◆ Activity
Beginning with the line that contains "stránok prevádzkovaných iWi", copy each remaining line of the data below exactly.

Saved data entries
┏━━

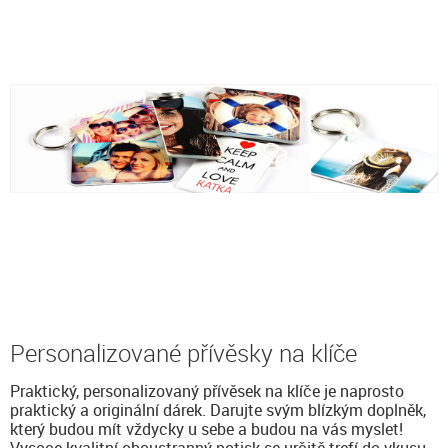
Personalizované přívěsky na klíče
Praktický, personalizovaný přívěsek na klíče je naprosto
praktický a originální dárek. Darujte svým blízkým doplněk,
který budou mít vždycky u sebe a budou na vás myslet!
Vysoce kvalitní oboustranný potisk se určitě trefí do vkusu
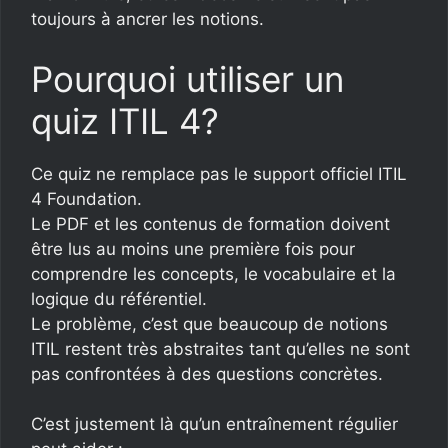
toujours à ancrer les notions.
Pourquoi utiliser un
quiz ITIL 4?
Ce quiz ne remplace pas le support officiel ITIL
4 Foundation.
Le PDF et les contenus de formation doivent
être lus au moins une première fois pour
comprendre les concepts, le vocabulaire et la
logique du référentiel.
Le problème, c’est que beaucoup de notions
ITIL restent très abstraites tant qu’elles ne sont
pas confrontées à des questions concrètes.
C’est justement là qu’un entraînement régulier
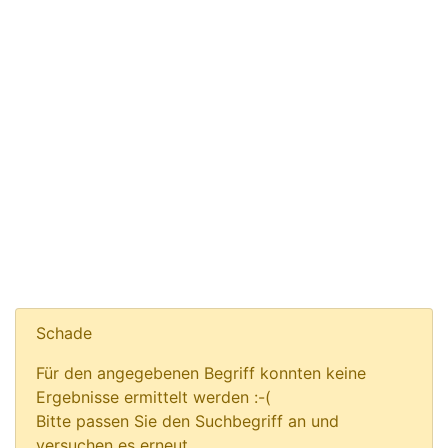
Schade
Für den angegebenen Begriff konnten keine
Ergebnisse ermittelt werden :-(
Bitte passen Sie den Suchbegriff an und
versuchen es erneut.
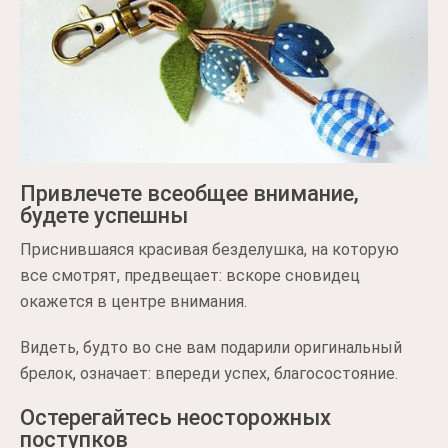
Привлечете всеобщее внимание,
будете успешны
Приснившаяся красивая безделушка, на которую
все смотрят, предвещает: вскоре сновидец
окажется в центре внимания.
Видеть, будто во сне вам подарили оригинальный
брелок, означает: впереди успех, благосостояние.
Остерегайтесь неосторожных
поступков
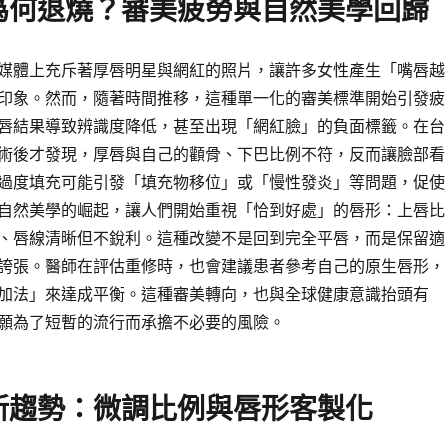
為何退燒？審美疲勞與自然美學回歸
媒體上充斥著厚唇明星與網紅的照片，讓許多女性產生「嘴唇越
印象。然而，隨著時間推移，這種單一化的審美標準開始引發疲
唇結果導致辨識度降低，甚至出現「網紅臉」的負面標籤。在台
術後才發現，厚唇與自己的顴骨、下巴比例不符，反而讓臉部看
過度填充可能引發「填充物移位」或「慢性發炎」等問題，促使
自然美學的崛起，讓人們開始重視「恰到好處」的唇形：上唇比
、唇線清晰但不銳利。這種改變不是回到完全平唇，而是保留適
誇張。醫師在評估重修時，也會建議患者參考自己的原生唇形，
加法」來達成平衡。這種審美轉向，也與全球健康意識抬頭有
願為了短暫的流行而承擔不必要的風險。
新趨勢：微調比例與唇形客製化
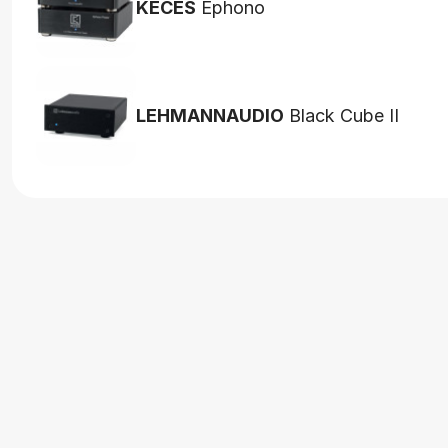
KECES
Ephono
LEHMANNAUDIO
Black Cube II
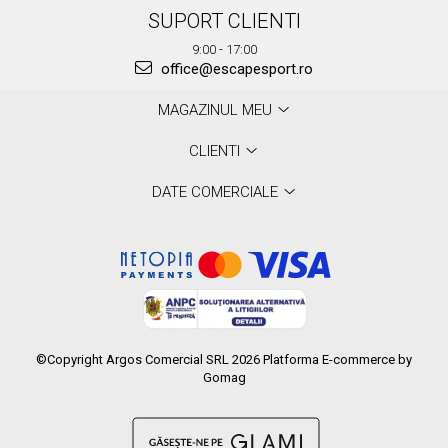
SUPORT CLIENTI
9:00 - 17:00
office@escapesport.ro
MAGAZINUL MEU
CLIENTI
DATE COMERCIALE
©Copyright Argos Comercial SRL 2026
Platforma E-commerce by
Gomag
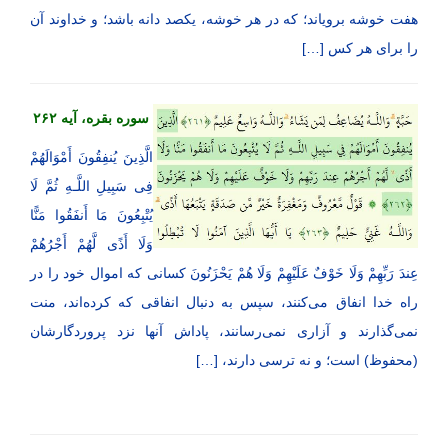
هفت خوشه برویاند؛ که در هر خوشه، یکصد دانه باشد؛ و خداوند آن
را برای هر کس […]
سوره بقره، آیه ۲۶۲
الَّذِینَ یُنفِقُونَ أَمْوَالَهُمْ
فِی سَبِیلِ اللَّـهِ ثُمَّ لَا
یُتْبِعُونَ مَا أَنفَقُوا مَنًّا
وَلَا أَذًى لَّهُمْ أَجْرُهُمْ
عِندَ رَبِّهِمْ وَلَا خَوْفٌ عَلَیْهِمْ وَلَا هُمْ یَحْزَنُونَ کسانی که اموال خود را در
راه خدا انفاق می‌کنند، سپس به دنبال انفاقی که کرده‌اند، منت
نمی‌گذارند و آزاری نمی‌رسانند، پاداش آنها نزد پروردگارشان
(محفوظ) است؛ و نه ترسی دارند، […]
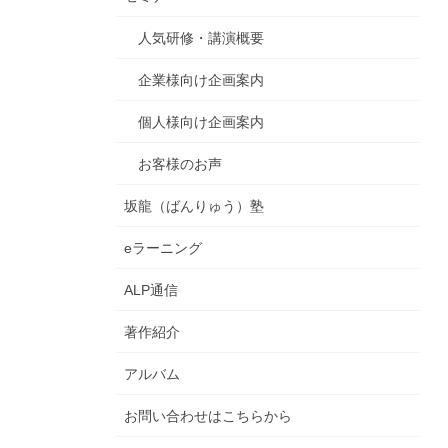
人気研修・講演概要
企業様向け企画案内
個人様向け企画案内
お客様のお声
坂龍（ばんりゅう）塾
eラーニング
ALP通信
著作紹介
アルバム
お問い合わせはこちらから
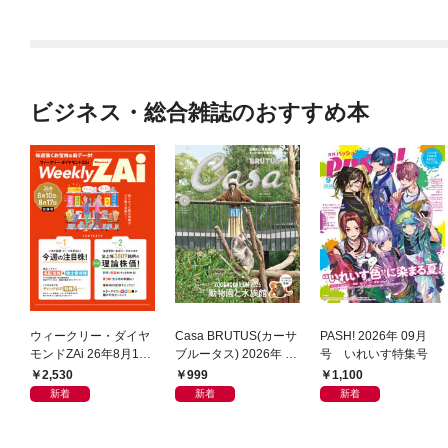
ビジネス・総合雑誌のおすすめ本
ウィークリー・ダイヤ
Casa BRUTUS(カーサ
PASH! 2026年 09月
モンドZAi 26年8月10
ブルータス) 2026年 9
号 いれいす特集号
日・17日合併号
月号 [もっと学べる！
2,530
999
1,100
動物園と水族館]
新着
新着
新着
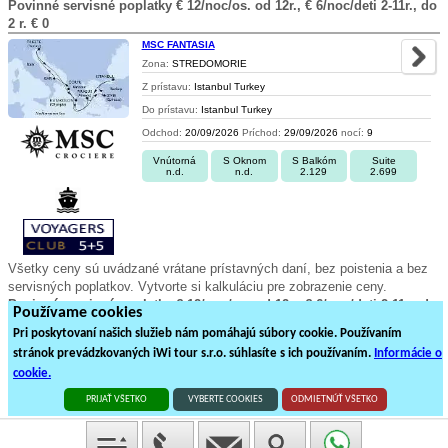
Povinné servisné poplatky € 12/noc/os. od 12r., € 6/noc/deti 2-11r., do
2 r. € 0
MSC FANTASIA
Zona:
STREDOMORIE
Z prístavu:
Istanbul Turkey
Do prístavu:
Istanbul Turkey
Odchod:
20/09/2026
Príchod:
29/09/2026
nocí:
9
Vnútorná
S Oknom
S Balkóm
Suite
n.d.
n.d.
2.129
2.699
Všetky ceny sú uvádzané vrátane prístavných daní, bez poistenia a bez
servisných poplatkov. Vytvorte si kalkuláciu pre zobrazenie ceny.
Povinné servisné poplatky € 12/noc/os. od 12r., € 6/noc/deti 2-11r., do
Používame cookies
2 r. € 0
Pri poskytovaní našich služieb nám pomáhajú súbory cookie. Používaním
stránok prevádzkovaných iWi tour s.r.o. súhlasíte s ich používaním.
Informácie o
1
2
3
4
5
6
7
8
9
cookie.
492
plavieb loďou na
25
stránkách
PRIJAŤ VŠETKO
VYBERTE COOKIES
ODMIETNÚŤ VŠETKO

┗━━

◆ Task answer
stránok prevádzkovaných iWi tour s.r.o. súhlasíte s ich používaním.
Informácie o
1
2
3
4
5
6
7
8
9
cookie.
492
plavieb loďou na
25
stránkách
PRIJAŤ VŠETKO
VYBERTE COOKIES
ODMIETNÚŤ VŠETKO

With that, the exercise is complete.